IMHO: Holding the Bag?

December 22, 2004 ( - This is the time of year one really wants to write about things like peace, joy, hope, and the brighter prospects for the New Year just around the corner.

However, last Friday United Airlines announced that it had struck a deal with representatives of its pilots’ union that could help the airline emerge from bankruptcy.   While that might ultimately seem like a nice Christmas present for those pilots (though it’s doubtful, considering that it includes a 15% pay cut), most of the rest of us could be left holding the bag…and not the St.

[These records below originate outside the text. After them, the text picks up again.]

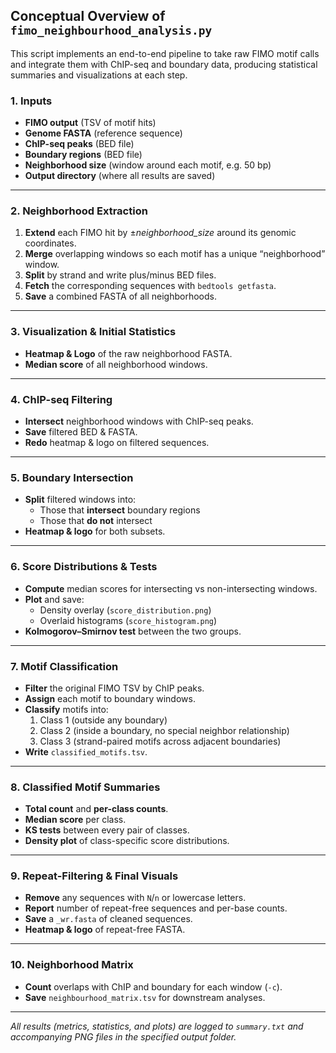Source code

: ## Conceptual Overview of `fimo_neighbourhood_analysis.py`

This script implements an end-to-end pipeline to take raw FIMO motif calls and integrate them with ChIP-seq and boundary data, producing statistical summaries and visualizations at each step.

### 1. Inputs
- **FIMO output** (TSV of motif hits)
- **Genome FASTA** (reference sequence)
- **ChIP-seq peaks** (BED file)
- **Boundary regions** (BED file)
- **Neighborhood size** (window around each motif, e.g. 50 bp)
- **Output directory** (where all results are saved)

---

### 2. Neighborhood Extraction
1. **Extend** each FIMO hit by ±_neighborhood_size_ around its genomic coordinates.
2. **Merge** overlapping windows so each motif has a unique “neighborhood” window.
3. **Split** by strand and write plus/minus BED files.
4. **Fetch** the corresponding sequences with `bedtools getfasta`.
5. **Save** a combined FASTA of all neighborhoods.

---

### 3. Visualization & Initial Statistics
- **Heatmap & Logo** of the raw neighborhood FASTA.
- **Median score** of all neighborhood windows.

---

### 4. ChIP-seq Filtering
- **Intersect** neighborhood windows with ChIP-seq peaks.
- **Save** filtered BED & FASTA.
- **Redo** heatmap & logo on filtered sequences.

---

### 5. Boundary Intersection
- **Split** filtered windows into:
  - Those that **intersect** boundary regions  
  - Those that **do not** intersect
- **Heatmap & logo** for both subsets.

---

### 6. Score Distributions & Tests
- **Compute** median scores for intersecting vs non-intersecting windows.
- **Plot** and save:
  - Density overlay (`score_distribution.png`)
  - Overlaid histograms (`score_histogram.png`)
- **Kolmogorov–Smirnov test** between the two groups.

---

### 7. Motif Classification
- **Filter** the original FIMO TSV by ChIP peaks.
- **Assign** each motif to boundary windows.
- **Classify** motifs into:
  1. Class 1 (outside any boundary)  
  2. Class 2 (inside a boundary, no special neighbor relationship)  
  3. Class 3 (strand-paired motifs across adjacent boundaries)
- **Write** `classified_motifs.tsv`.

---

### 8. Classified Motif Summaries
- **Total count** and **per-class counts**.
- **Median score** per class.
- **KS tests** between every pair of classes.
- **Density plot** of class-specific score distributions.

---

### 9. Repeat-Filtering & Final Visuals
- **Remove** any sequences with `N`/`n` or lowercase letters.
- **Report** number of repeat-free sequences and per-base counts.
- **Save** a `_wr.fasta` of cleaned sequences.
- **Heatmap & logo** of repeat-free FASTA.

---

### 10. Neighborhood Matrix
- **Count** overlaps with ChIP and boundary for each window (`-c`).
- **Save** `neighbourhood_matrix.tsv` for downstream analyses.

---

_All results (metrics, statistics, and plots) are logged to `summary.txt` and accompanying PNG files in the specified output folder._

Nicholas version, either.

Ultimately, United wants to terminate its pension plans, which are significantly underfunded – and shed itself of that liability (more than $8 billion, according to reports).   Accomplishing that requires certain stars to line up just right – the approval of a bankruptcy court judge, for one thing – and that will be more readily obtained if its unions support the move, it is thought.   In exchange for the Air Lines Pilots Association’s (ALPA) complicity, United will sweeten up its contributions to a separate, existing defined contribution plan for pilots.   Active pilots would also be issued $550 million worth of notes convertible to company stock once the carrier has emerged from bankruptcy.   They also promise to keep the pilots’ pension plan going until at least May 2005.

These extra conditions are significant, both because of their blatant attempt to circumvent the spirit of the nation’s pension insurance system and their willingness to tout the circumvention as a “solution” for others in such straits.

Abusive Follow-Ons

In several published reports, the investment banker for ALPA said that the $550 million package was specifically crafted to overcome the Supreme Court’s rejection of an “abusive follow-on plan” in a similar bankruptcy challenge involving steelmaker LTV.   LTV, which has gone through bankruptcy twice in the past decade (or so), also tried to buy off its unions with a sweetener.   Like a drunk falling off the wagon, the steelmaker dumped four heavily underfunded pension plans on the nation’s private pension insurer (the Pension Benefit Guaranty Corporation) – then resumed operations, and promised workers new pensions that were just as extravagant as the old ones.   In the United case, the ALPA banker said, apparently with a straight face, that the UAL deal would clear the LTV problem because it was designed as compensation, rather than in the form of a “plan.”   And they say it could “work” for other, similarly situated, employers.

Then there is the matter of promising to keep the pension plan going for another six months.   All in all, if this represented a commitment to supporting its pension obligations, this would be laudable.   Unfortunately, there is a sleight of hand going on here as well.   The PBGC does not fully insure pension increases from the date they are offered (trying to avoid the temptation of companies to promise big benefits just before they default).   Instead, the insurance coverage phases in over five years – and since United’s pilots won their last pension increase in April 2000, by waiting until May to terminate the plan, the airline and its pilots would complete the entire phase-in period, according to the NY Times.

Track Record

Now, all of this would be bad enough if it weren’t for the fact that United has recently blown off its pension contribution obligation – less than six months after the airlines convinced the US Congress that they should be given what amounts to a free pass from mandated “deficit reduction contributions” imposed on severely underfunded plans (see  Pension relief comes with a cost ).   And United is not, of course, alone in its willingness to dump its obligations on the PBGC, the rest of the pension industry and, potentially on the US taxpayer.

I can appreciate that the airline industry faces challenges.   While desperate times call for desperate measures, these are the same guys that, just days after the September 11 terrorist attacks, took advantage of the situation to announce the layoff of hundreds of thousands of workers – while imposing so-called emergency, or “force majeure,” provisions of its collective bargaining agreements to waive furlough protections for laid-off workers (see  IMHO: The Aftermath ).

To its credit, the PBGC has taken aggressive actions to combat the kind of pension payoffs embodied in the type of arrangements that UAL now touts – and they were quick on Friday to denounce the plan.   But the PBGC shouldn’t have to wage this battle alone.   Even though it may be about their pensions – ultimately, the money the airlines – and their unions – are now squabbling over …may be a bill the rest of us will be stuck paying.